### Exercise objective
Copy out every one of these entries word for word, leaving out the pictures.

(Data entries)

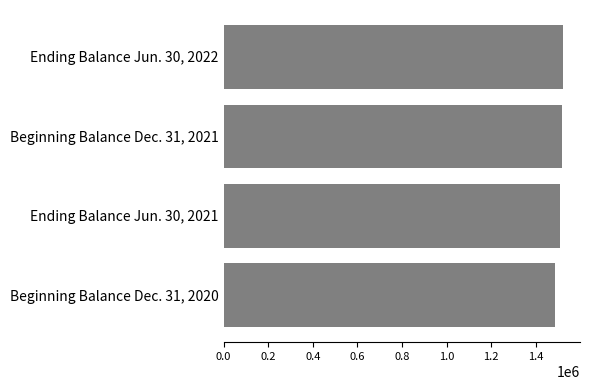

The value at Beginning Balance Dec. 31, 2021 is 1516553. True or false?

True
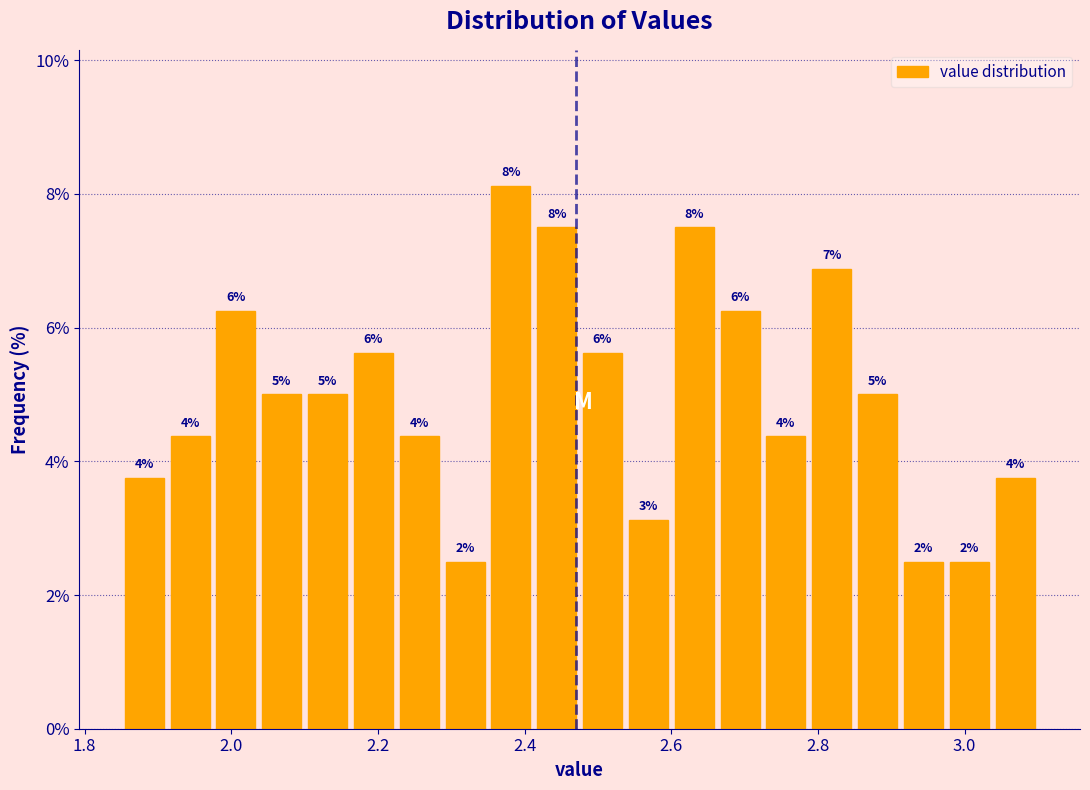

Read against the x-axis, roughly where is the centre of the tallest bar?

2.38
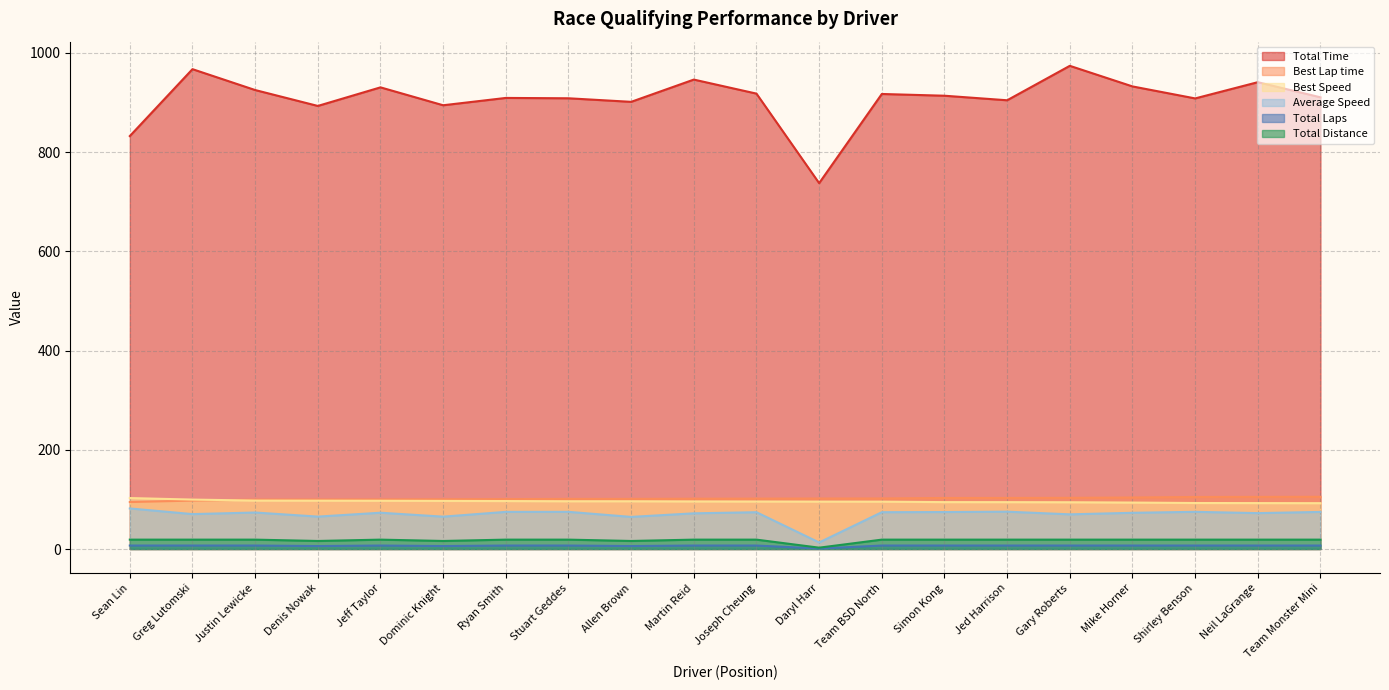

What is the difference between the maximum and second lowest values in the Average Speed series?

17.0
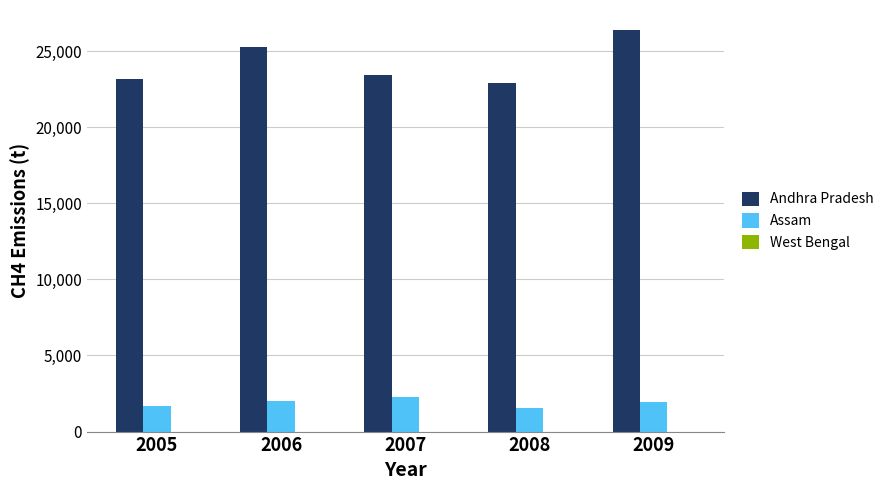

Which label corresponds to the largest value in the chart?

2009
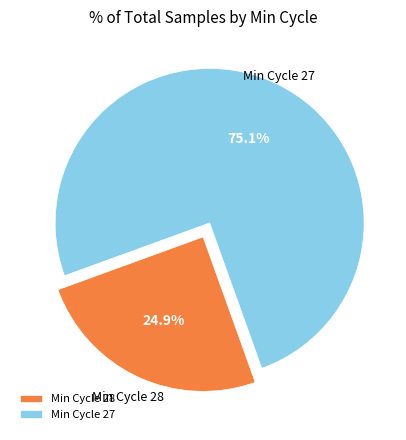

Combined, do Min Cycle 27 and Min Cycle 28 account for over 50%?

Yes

### Problem solution
The value at Beginning Balance Dec. 31, 2021 is 1516553. True or false?

True

Read against the x-axis, roughly where is the centre of the tallest bar?

2.38

What is the difference between the maximum and second lowest values in the Average Speed series?

17.0

Which label corresponds to the largest value in the chart?

2009

Combined, do Min Cycle 27 and Min Cycle 28 account for over 50%?

Yes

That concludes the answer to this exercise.